▶ **THE TASK**
Go through the entries below and copy every line that holds the word "pixel".

EXTRACTED RECORDS: Begin

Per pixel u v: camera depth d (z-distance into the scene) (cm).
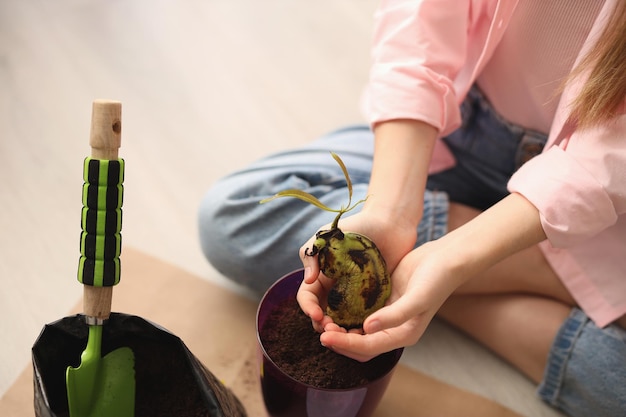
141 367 80
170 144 129
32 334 95
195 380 79
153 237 110
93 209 69
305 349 80
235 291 104
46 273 103
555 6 86
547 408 94
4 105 132
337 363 79
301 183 95
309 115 143
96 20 163
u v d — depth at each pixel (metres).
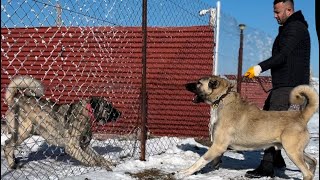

EXTRACTED RECORDS: End

▶ **WRITTEN RESPONSE**
Per pixel u v: camera depth d (z-distance into the scene) (cm).
u v d — depth at each pixel (metres).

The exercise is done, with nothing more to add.